Use special occasions as opportunities to introduce fields of design that students might not normally think about because, for some students, these might be areas to which they would like to devote their lives. At Mardi Gras World in New Orleans they held a workshop on float design using styrofoam and children's wagons as small versions of the Mardi Gras float platforms. Imagine a Mardi Gras parade at the scale of children's toy wagons in your school.

Wednesday, March 2, 2011

Barbie Becomes an Architect

Mattel's famous doll Barbie will become an architect in 2011. The iconic Barbie doll has been around for 52 years and, during that time, has had more than 125 careers. Mattel’s hot blonde has had every unlikely career from a surgeon to an astronaut and now, even though the idea lost the popular vote twice in the last 8 years, Mattel has announced that they are going ahead with Architect Barbie. Mattel will spotlight architecture as its ‘’Career of the Year’’ for the Barbie line and hopes to educate and encourage girls to consider architecture when thinking about what their jobs could be as adults. Architect Barbie should be available in stores in late summer.

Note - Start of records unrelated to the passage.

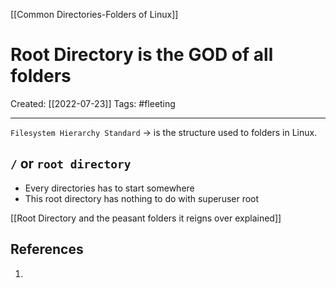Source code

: [[Common Directories-Folders of Linux]]

# Root Directory is the GOD of all folders
Created:  [[2022-07-23]]
Tags: #fleeting 

---
`Filesystem Hierarchy Standard` 
-> is the structure used to folders in Linux.


## `/` or `root directory`
- Every directories has to start somewhere
- This root directory has nothing to do with superuser root





[[Root Directory and the peasant folders it reigns over explained]]












## References
1. 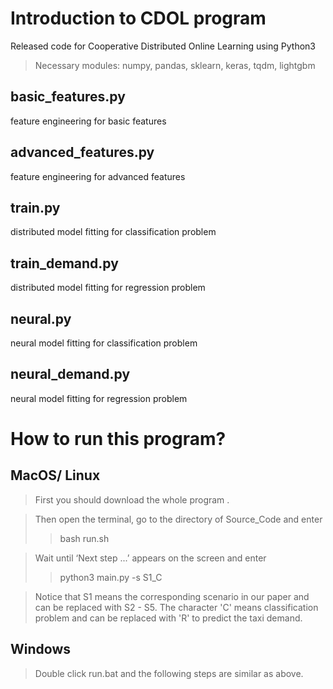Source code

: # Introduction to CDOL program
Released code for Cooperative Distributed Online Learning using Python3
> Necessary modules: numpy, pandas, sklearn, keras, tqdm, lightgbm
## basic_features.py
feature engineering for basic features

## advanced_features.py
feature engineering for advanced features

## train.py
distributed model fitting for classification problem

## train_demand.py
distributed model fitting for regression problem

## neural.py
neural model fitting for classification problem

## neural_demand.py
neural model fitting for regression problem

# How to run this program?
## MacOS/ Linux
> First you should download the whole program .

> Then open the terminal, go to the directory of Source_Code and enter
>> bash run.sh

> Wait until ‘Next step ...’ appears on the screen and enter
>> python3 main.py -s S1_C

> Notice that S1 means the corresponding scenario in our paper and can be replaced with S2 - S5. The character 'C' means classification problem and can be replaced with 'R' to predict the taxi demand.

## Windows
> Double click run.bat and the following steps are similar as above.
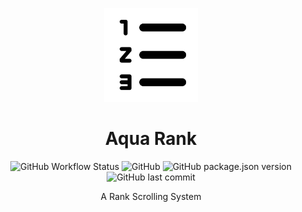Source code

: <p align="center"><img width="150" height="150" src="./public/logo.svg"></p>
<h1 align="center">Aqua Rank</h1>
<p align="center"><img alt="GitHub Workflow Status" src="https://img.shields.io/github/actions/workflow/status/SamuNatsu/aqua-rank/ci.yml"> <img alt="GitHub" src="https://img.shields.io/github/license/SamuNatsu/aqua-rank"> <img alt="GitHub package.json version" src="https://img.shields.io/github/package-json/v/SamuNatsu/aqua-rank"> <img alt="GitHub last commit" src="https://img.shields.io/github/last-commit/SamuNatsu/aqua-rank"></p>
<p align="center">A Rank Scrolling System</p>
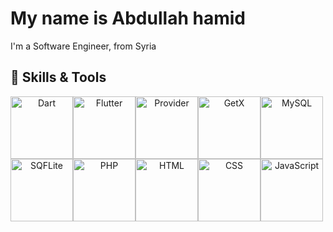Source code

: # My name is Abdullah hamid
I'm a Software Engineer, from Syria

## 🚀 Skills & Tools

<p align="center" style="display: flex; flex-wrap: wrap; gap: 50;">
  <!-- Dart -->
  <img src="https://cdn.jsdelivr.net/gh/devicons/devicon/icons/dart/dart-original.svg" width="100" alt="Dart" />
  
  <!-- Flutter -->
  <img src="https://cdn.jsdelivr.net/gh/devicons/devicon/icons/flutter/flutter-original.svg" width="100" alt="Flutter" />
  
  <!-- Provider (لا يوجد أيقونة رسمية، تمثيله عبر Flutter) -->
  <img src="https://cdn.jsdelivr.net/gh/devicons/devicon/icons/flutter/flutter-original.svg" width="100" alt="Provider" title="Provider (State Management)" />
  
  <!-- GetX (لا يوجد أيقونة رسمية) -->
  <img src="https://cdn.jsdelivr.net/gh/devicons/devicon/icons/flutter/flutter-original.svg" width="100" alt="GetX" title="GetX (State Management)" />
  
  <!-- MySQL -->
  <img src="https://cdn.jsdelivr.net/gh/devicons/devicon/icons/mysql/mysql-original.svg" width="100" alt="MySQL" />
  
  <!-- SQFLite (تمثيل باستخدام SQLite) -->
  <img src="https://cdn.jsdelivr.net/gh/devicons/devicon/icons/sqlite/sqlite-original.svg" width="100" alt="SQFLite" title="SQFLite (SQLite)" />
  
  <!-- PHP -->
  <img src="https://cdn.jsdelivr.net/gh/devicons/devicon/icons/php/php-original.svg" width="100" alt="PHP" />
  
  <!-- HTML -->
  <img src="https://cdn.jsdelivr.net/gh/devicons/devicon/icons/html5/html5-original.svg" width="100" alt="HTML" />
  
  <!-- CSS -->
  <img src="https://cdn.jsdelivr.net/gh/devicons/devicon/icons/css3/css3-original.svg" width="100" alt="CSS" />
  
  <!-- JavaScript -->
  <img src="https://cdn.jsdelivr.net/gh/devicons/devicon/icons/javascript/javascript-original.svg" width="100" alt="JavaScript" />
</p>

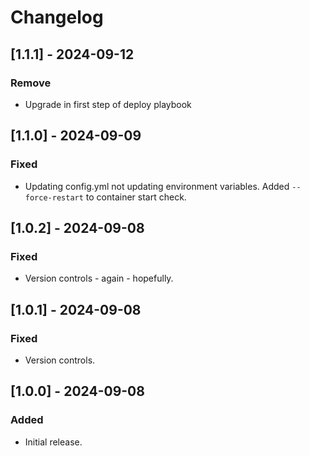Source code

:# Changelog

## [1.1.1] - 2024-09-12
### Remove
 - Upgrade in first step of deploy playbook

## [1.1.0] - 2024-09-09
### Fixed
 - Updating config.yml not updating environment variables. Added `--force-restart` to container start check.

## [1.0.2] - 2024-09-08
### Fixed
 - Version controls - again - hopefully.

## [1.0.1] - 2024-09-08
### Fixed
- Version controls.

## [1.0.0] - 2024-09-08
### Added
- Initial release.
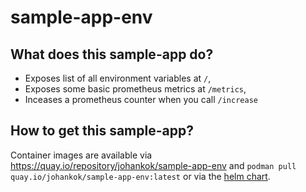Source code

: # sample-app-env

## What does this sample-app do?

* Exposes list of all environment variables at `/`,
* Exposes some basic prometheus metrics at `/metrics`,
* Inceases a prometheus counter when you call `/increase`

## How to get this sample-app?

Container images are available via https://quay.io/repository/johankok/sample-app-env and `podman pull quay.io/johankok/sample-app-env:latest` or via the [helm chart](https://github.com/johankok/charts/).
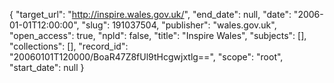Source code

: {
  "target_url": "http://inspire.wales.gov.uk/", 
  "end_date": null, 
  "date": "2006-01-01T12:00:00", 
  "slug": 191037504, 
  "publisher": "wales.gov.uk", 
  "open_access": true, 
  "npld": false, 
  "title": "Inspire Wales", 
  "subjects": [], 
  "collections": [], 
  "record_id": "20060101T120000/BoaR47Z8fUl9tHcgwjxtlg==", 
  "scope": "root", 
  "start_date": null
}

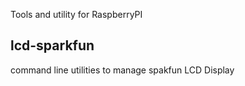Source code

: Tools and utility for RaspberryPI
## lcd-sparkfun
command line utilities to manage spakfun LCD Display
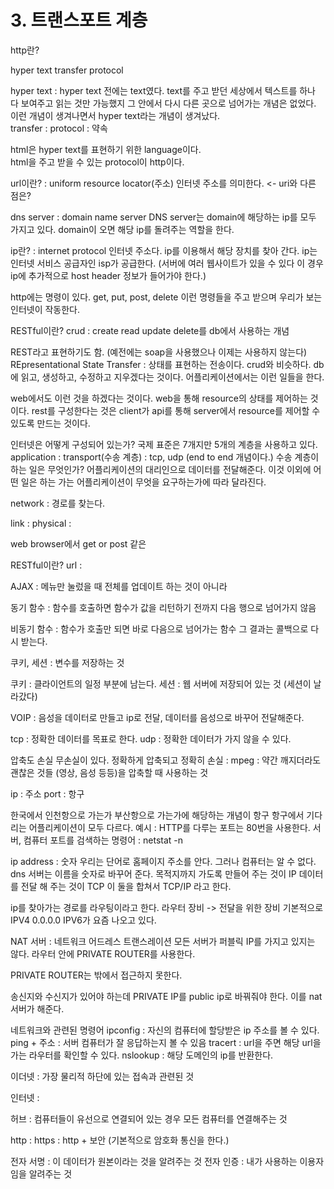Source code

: # 3. 트랜스포트 계층




http란?  

hyper text transfer protocol

hyper text : hyper text 전에는 text였다. text를 주고 받던 세상에서 
텍스트를 하나 다 보여주고 읽는 것만 가능했지 그 안에서 다시 다른 곳으로 넘어가는 개념은 없었다. 
이런 개념이 생겨나면서 hyper text라는 개념이 생겨났다.  
transfer : 
protocol : 약속 

html은 hyper text를 표현하기 위한 language이다.  
html을 주고 받을 수 있는 protocol이 http이다. 

url이란? : uniform resource locator(주소) 인터넷 주소를 의미한다.  <- uri와 다른 점은?

dns server : domain name server
DNS server는 domain에 해당하는 ip를 모두 가지고 있다. 
domain이 오면 해당 ip를 돌려주는 역할을 한다.  

ip란? : internet protocol 인터넷 주소다. ip를 이용해서 해당 장치를 찾아 간다. 
ip는 인터넷 서비스 공급자인 isp가 공급한다. 
(서버에 여러 웹사이트가 있을 수 있다 이 경우 ip에 추가적으로 host header 정보가 들어가야 한다.)

http에는 명령이 있다. 
get, put, post, delete
이런 명령들을 주고 받으며 우리가 보는 인터넷이 작동한다. 

RESTful이란? 
crud : create read update delete를 db에서 사용하는 개념  

REST라고 표현하기도 함. (예전에는 soap을 사용했으나 이제는 사용하지 않는다)
REpresentational State Transfer : 상태를 표현하는 전송이다. 
crud와 비슷하다. db에 읽고, 생성하고, 수정하고 지우겠다는 것이다. 어플리케이션에서는 이런 일들을 한다.

web에서도 이런 것을 하겠다는 것이다. web을 통해 resource의 상태를 제어하는 것이다. 
rest를 구성한다는 것은 client가 api를 통해 server에서 resource를 제어할 수 있도록 만드는 것이다. 

인터넷은 어떻게 구성되어 있는가? 
국제 표준은 7개지만 5개의 계층을 사용하고 있다. 
application : 
transport(수송 계층) : tcp, udp (end to end 개념이다.)
수송 계층이 하는 일은 무엇인가? 어플리케이션의 대리인으로 데이터를 전달해준다. 
이것 이외에 어떤 일은 하는 가는 어플리케이션이 무엇을 요구하는가에 따라 달라진다. 

network : 
경로를 찾는다. 

link : 
physical : 

web browser에서 get or post 같은 




RESTful이란? 
url : 





AJAX : 메뉴만 눌렀을 때 전체를 업데이트 하는 것이 아니라 

동기 함수 : 함수를 호출하면 함수가 값을 리턴하기 전까지 다음 행으로 넘어가지 않음 

비동기 함수 : 함수가 호출만 되면 바로 다음으로 넘어가는 함수 
그 결과는 콜백으로 다시 받는다. 

쿠키, 세션 : 변수를 저장하는 것 

쿠키 : 클라이언트의 일정 부분에 남는다. 
세션 : 웹 서버에 저장되어 있는 것 
(세션이 날라갔다)

VOIP : 음성을 데이터로 만들고 ip로 전달, 데이터를 음성으로 바꾸어 전달해준다.


tcp : 정확한 데이터를 목표로 한다. 
udp : 정확한 데이터가 가지 않을 수 있다. 

압축도 손실 무손실이 있다. 
정확하게 압축되고 정확히 
손실 : mpeg : 약간 깨지더라도 괜찮은 것들 (영상, 음성 등등)을 압축할 때 사용하는 것 


ip : 주소 
port : 항구 

한국에서 인천항으로 가는가 부산항으로 가는가에 해당하는 개념이 항구
항구에서 기다리는 어플리케이션이 모두 다르다. 
예시 : HTTP를 다루는 포트는 80번을 사용한다.
서버, 컴퓨터 포트를 검색하는 명령어 : netstat -n  


ip address : 숫자 
우리는 단어로 홈페이지 주소를 안다. 
그러나 컴퓨터는 알 수 없다. 
dns 서버는 이름을 숫자로 바꾸어 준다. 
목적지까지 가도록 만들어 주는 것이 IP
데이터를 전달 해 주는 것이 TCP 
이 둘을 합쳐서 TCP/IP 라고 한다. 

ip를 찾아가는 경로를 라우팅이라고 한다. 
라우터 장비 -> 전달을 위한 장비 
기본적으로 IPV4 0.0.0.0 
IPV6가 요즘 나오고 있다. 

NAT 서버 : 네트워크 어드레스 트랜스레이션
모든 서버가 퍼블릭 IP를 가지고 있지는 않다. 
라우터 안에 PRIVATE ROUTER를 사용한다. 

PRIVATE ROUTER는 밖에서 접근하지 못한다.  

송신지와 수신지가 있어야 하는데 
PRIVATE IP를 public ip로 바꿔줘야 한다. 
이를 nat 서버가 해준다. 


네트워크와 관련된 명령어 
ipconfig : 자신의 컴퓨터에 할당받은 ip 주소를 볼 수 있다. 
ping  + 주소 : 서버 컴퓨터가 잘 응답하는지 볼 수 있음 
tracert : url을 주면 해당 url을 가는 라우터를 확인할 수 있다. 
nslookup : 해당 도메인의 ip를 반환한다.   


이더넷 : 가장 물리적 하단에 있는 접속과 관련된 것 

인터넷 : 

허브 : 컴퓨터들이 유선으로 연결되어 있는 경우 모든 컴퓨터를 연결해주는 것 

http : 
https : http + 보안 (기본적으로 암호화 통신을 한다.)

전자 서명 : 이 데이터가 원본이라는 것을 알려주는 것 
전자 인증 : 내가 사용하는 이용자임을 알려주는 것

Barbie is the first and only doll who’s had careers ranging from dog walker to presidential candidate. Her new career outfit includes thick black rimmed glasses, a blueprint holder, a skyline printed dress and high heeled boots. The hope is that this will get young girls thinking about architecture as a career.

Officially the American Institute of Architects says they believe Architect Barbie will help inspire a new generation to consider the profession of architecture. Individually architects are all over the place on their feelings about this whole thing. Some feel that architects don't carry blue-print tubes any more and that the bright pink associated with Barbie for decades is a little out of character for an architect. Many prefer a more manly version with pants and steel-toed boots which might be more accurate but probably wouldn't help marketing much.

About 17 percent of the American Institute of Architects (AIA) members are women. Women architects, Hayes McAlonie and Despina Stratigakos consulted with Mattel as they created Architect Barbie. Stratigakos has encouraged Mattel to consider architecture as a field for Barbie since it first announced the possibility in 2002.

Don't underestimate the power of play and the legendary appeal of Barbie - this is an excellent opportunity to get more girls thinking about becoming architects (and other types of designers). Get an Architect Barbie as a fundraising prize, use this as a chance to promote your program in the school and community. Add architecture to your curriculum if you haven't already done so.